##### Selected passage

# GW Christmas Prize Draw



## Jezlad (Oct 14, 2006)

GW are having a christmas prize giveaway.

All you have to do is create an online wishlist and send it to them.

12 "lucky" applicants will get a 50 quid voucher. (which pretty much defeats the point of making a wish list - you wont get it). Mine has Alessios resignation and a hooker dressed like Dame Edna Everage so I doubt I'll win. You might though, check it out.

http://www.games-workshop.com/gws/c...oryId=2000003a&section=community&aId=11100063


----------



## Wolfblade (Mar 18, 2008)

Fifty WHOLE pounds of GW stuff?

Does their generosity know no bounds....

Ah well, whatever. I'm very close to selling all of my GW stuff.


----------



## MaidenManiac (Oct 2, 2008)

Jezlad said:


> ...Mine has Alessios resignation...


:rofl:

This would indeed be the best thing GW can possibly do regarding him, I should make one similar


----------



## techwitch (Nov 6, 2009)

Wolfblade said:


> Fifty WHOLE pounds of GW stuff?


Be nice if it was by weight measure and not money in this case...


----------



## morfangdakka (Dec 31, 2006)

##########

Please list every username that appears as a post heading in the prize draw thread. The items are separate material and have no connection to the prize draw thread.

##### Entries

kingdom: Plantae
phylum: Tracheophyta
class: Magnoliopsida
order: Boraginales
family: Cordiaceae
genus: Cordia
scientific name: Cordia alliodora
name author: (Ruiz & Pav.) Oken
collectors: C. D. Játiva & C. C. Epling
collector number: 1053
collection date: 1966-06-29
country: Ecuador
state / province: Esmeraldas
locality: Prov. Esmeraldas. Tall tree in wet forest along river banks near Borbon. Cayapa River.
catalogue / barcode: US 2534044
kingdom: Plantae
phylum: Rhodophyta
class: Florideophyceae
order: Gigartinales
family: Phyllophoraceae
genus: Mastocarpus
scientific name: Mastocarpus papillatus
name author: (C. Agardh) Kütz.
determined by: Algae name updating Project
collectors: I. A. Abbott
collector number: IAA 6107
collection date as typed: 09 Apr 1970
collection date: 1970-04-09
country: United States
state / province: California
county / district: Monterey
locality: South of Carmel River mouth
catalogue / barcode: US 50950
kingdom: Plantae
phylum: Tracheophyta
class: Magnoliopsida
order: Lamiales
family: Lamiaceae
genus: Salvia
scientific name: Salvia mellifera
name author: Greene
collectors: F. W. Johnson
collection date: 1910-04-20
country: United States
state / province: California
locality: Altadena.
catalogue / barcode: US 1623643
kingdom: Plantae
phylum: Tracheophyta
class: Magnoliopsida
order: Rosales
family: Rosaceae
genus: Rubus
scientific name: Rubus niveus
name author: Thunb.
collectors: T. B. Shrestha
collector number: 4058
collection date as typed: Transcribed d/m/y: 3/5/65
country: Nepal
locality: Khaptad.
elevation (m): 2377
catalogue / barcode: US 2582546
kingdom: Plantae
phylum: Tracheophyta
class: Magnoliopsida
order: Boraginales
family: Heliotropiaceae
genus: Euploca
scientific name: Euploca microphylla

##########

§ **Output below**:
Jezlad, Wolfblade, MaidenManiac, techwitch, morfangdakka